Policy Recommendations
The Biden administration’s conundrum is clear—after just five months in office, it has struck Iraqi militias as often as Trump did in all of 2020, but without achieving any of the same effects. Indeed, Iran’s proxies have already brushed off the latest U.S. retaliation by shelling an American base in east Syria. Deterrence will be more effective if future U.S. strikes conform to the following principles:
- Higher response ratio. The U.S. military needs to increase the response ratio for its defensive strikes. A 1:12 ratio is simply insufficient to convince any militia that attacking American targets is too risky. Once deterrence is restored, fewer U.S. strikes will be necessary, but in the meantime more may be required.

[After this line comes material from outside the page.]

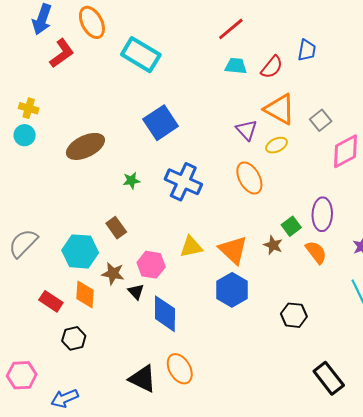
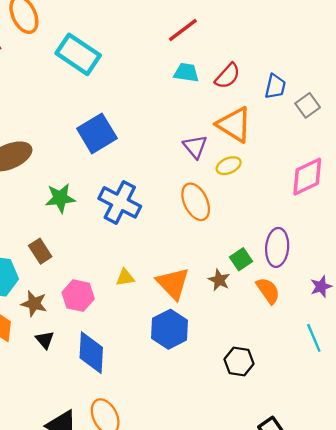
blue trapezoid: (307, 50) -> (275, 86), moved
gray square: (321, 120) -> (308, 105), moved
green star: (131, 181) -> (60, 198), size x1.5
yellow triangle: (191, 247) -> (125, 277), size x0.7
black triangle: (136, 292) -> (45, 340), moved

- Heavier strikes. If Washington increases its response ratio but still allows certain militia attacks to go unanswered, it must ensure that its eventual “banked” deterrent strike is proportional to all of the militia attacks that led up to it. Answering a light militia attack with a light U.S. retaliation makes no sense if that militia operation was preceded by several others launched with impunity over the course of weeks. As the administration’s February 25 strike showed, an isolated, weak retaliation will often increase future enemy attacks, not deter them.

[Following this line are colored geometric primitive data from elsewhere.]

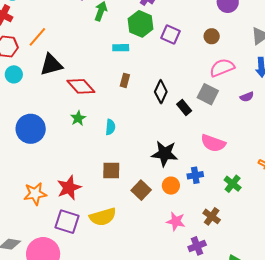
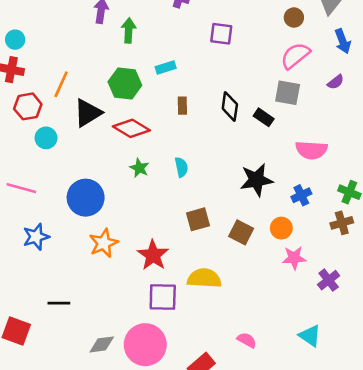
green hexagon: (141, 24) -> (125, 83), moved
brown circle: (212, 36) -> (294, 18), moved
orange circle: (171, 186) -> (281, 228), moved
orange star: (35, 194) -> (104, 243), moved
brown cross: (212, 216) -> (342, 223), moved, turned -36
yellow semicircle: (103, 217) -> (204, 278), turned -144

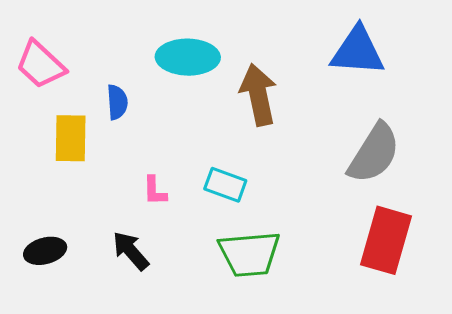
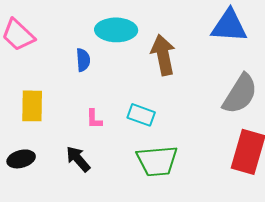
blue semicircle: (117, 102) -> (83, 60), moved
yellow rectangle: (71, 138) -> (32, 106), moved

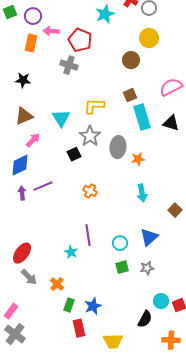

- Leadership targets. Although there is something to be said for striking back at a time of its choosing, the administration may be underusing its targeting opportunities. Allowing some time to pass between crime and punishment can sometimes enable U.S. forces to pinpoint and strike militia leadership targets more easily, as opportunities allow. This is the way to achieve real deterrence—by making leaders accountable through their property or lives if attacks do not cease. Yet no substantial personal accountability has been established after five months and twenty-four attacks, so militia officials have no credible reason to fear it.

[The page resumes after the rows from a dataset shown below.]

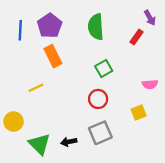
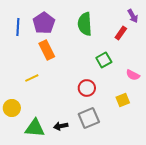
green square: (104, 69) -> (104, 60), moved
pink semicircle: (150, 84) -> (133, 75), turned 32
green triangle: (39, 144) -> (35, 128), turned -40

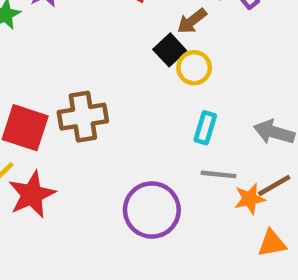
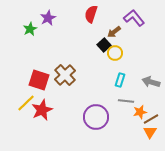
brown cross: (83, 117) -> (65, 75), turned -35
brown line: (274, 186) -> (151, 119), moved
orange triangle: (272, 243) -> (150, 132), turned -48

- Unannounced strikes. By publicly claiming every strike, the United States arguably weakens deterrence by putting pressure on the adversary to retaliate. In some situations, Washington may be better off following the model used by Israel, where officials are often deliberately vague about whether their military undertook certain actions, leaving an adversary with just enough face-saving ambiguity to avoid striking back. As long as Congress is informed via the appropriate channels (as with other covert operations), there is no reason to put a U.S. face on every attack. In fact, foreign partners would likely prefer that Washington was quieter about its defensive actions, as indicated when Baghdad strongly condemned the June 28 U.S. strike as a “blatant and unacceptable violation of Iraqi sovereignty.”
Michael Knights is the Bernstein Fellow with The Washington Institute and coauthor of its 2020 study Honored, Not Contained: The Future of Iraq’s Popular Mobilization Forces.